§ TASK DIRECTIONS
Since the data must remain as supplied, reproduce it word for word.

§ RAW DATA
*** Begin section ***
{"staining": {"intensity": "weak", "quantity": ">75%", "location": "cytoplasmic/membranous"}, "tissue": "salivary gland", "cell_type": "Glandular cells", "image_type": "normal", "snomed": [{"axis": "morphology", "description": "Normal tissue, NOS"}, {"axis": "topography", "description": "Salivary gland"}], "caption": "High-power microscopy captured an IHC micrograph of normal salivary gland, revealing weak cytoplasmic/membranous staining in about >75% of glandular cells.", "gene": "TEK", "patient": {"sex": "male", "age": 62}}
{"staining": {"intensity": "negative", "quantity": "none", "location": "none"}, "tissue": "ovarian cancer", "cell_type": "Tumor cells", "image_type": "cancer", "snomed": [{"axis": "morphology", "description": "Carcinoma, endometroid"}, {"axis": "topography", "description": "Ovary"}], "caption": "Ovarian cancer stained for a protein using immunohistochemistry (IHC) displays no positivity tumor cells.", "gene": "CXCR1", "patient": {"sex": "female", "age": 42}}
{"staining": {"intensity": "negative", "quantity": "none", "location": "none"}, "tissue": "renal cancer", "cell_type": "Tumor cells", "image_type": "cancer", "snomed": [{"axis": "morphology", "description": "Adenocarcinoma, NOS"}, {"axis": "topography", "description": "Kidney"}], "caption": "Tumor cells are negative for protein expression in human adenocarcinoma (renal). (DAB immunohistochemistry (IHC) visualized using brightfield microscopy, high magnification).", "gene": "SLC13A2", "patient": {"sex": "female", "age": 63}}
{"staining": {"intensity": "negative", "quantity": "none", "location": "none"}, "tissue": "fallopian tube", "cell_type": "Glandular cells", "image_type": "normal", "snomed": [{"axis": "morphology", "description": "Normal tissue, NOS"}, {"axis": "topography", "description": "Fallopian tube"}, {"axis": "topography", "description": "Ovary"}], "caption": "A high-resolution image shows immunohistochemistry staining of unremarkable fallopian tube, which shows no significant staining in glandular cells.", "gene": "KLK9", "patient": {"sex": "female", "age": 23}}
*** End section ***
§ EXERCISE RESPONSE
{"staining": {"intensity": "weak", "quantity": ">75%", "location": "cytoplasmic/membranous"}, "tissue": "salivary gland", "cell_type": "Glandular cells", "image_type": "normal", "snomed": [{"axis": "morphology", "description": "Normal tissue, NOS"}, {"axis": "topography", "description": "Salivary gland"}], "caption": "High-power microscopy captured an IHC micrograph of normal salivary gland, revealing weak cytoplasmic/membranous staining in about >75% of glandular cells.", "gene": "TEK", "patient": {"sex": "male", "age": 62}}
{"staining": {"intensity": "negative", "quantity": "none", "location": "none"}, "tissue": "ovarian cancer", "cell_type": "Tumor cells", "image_type": "cancer", "snomed": [{"axis": "morphology", "description": "Carcinoma, endometroid"}, {"axis": "topography", "description": "Ovary"}], "caption": "Ovarian cancer stained for a protein using immunohistochemistry (IHC) displays no positivity tumor cells.", "gene": "CXCR1", "patient": {"sex": "female", "age": 42}}
{"staining": {"intensity": "negative", "quantity": "none", "location": "none"}, "tissue": "renal cancer", "cell_type": "Tumor cells", "image_type": "cancer", "snomed": [{"axis": "morphology", "description": "Adenocarcinoma, NOS"}, {"axis": "topography", "description": "Kidney"}], "caption": "Tumor cells are negative for protein expression in human adenocarcinoma (renal). (DAB immunohistochemistry (IHC) visualized using brightfield microscopy, high magnification).", "gene": "SLC13A2", "patient": {"sex": "female", "age": 63}}
{"staining": {"intensity": "negative", "quantity": "none", "location": "none"}, "tissue": "fallopian tube", "cell_type": "Glandular cells", "image_type": "normal", "snomed": [{"axis": "morphology", "description": "Normal tissue, NOS"}, {"axis": "topography", "description": "Fallopian tube"}, {"axis": "topography", "description": "Ovary"}], "caption": "A high-resolution image shows immunohistochemistry staining of unremarkable fallopian tube, which shows no significant staining in glandular cells.", "gene": "KLK9", "patient": {"sex": "female", "age": 23}}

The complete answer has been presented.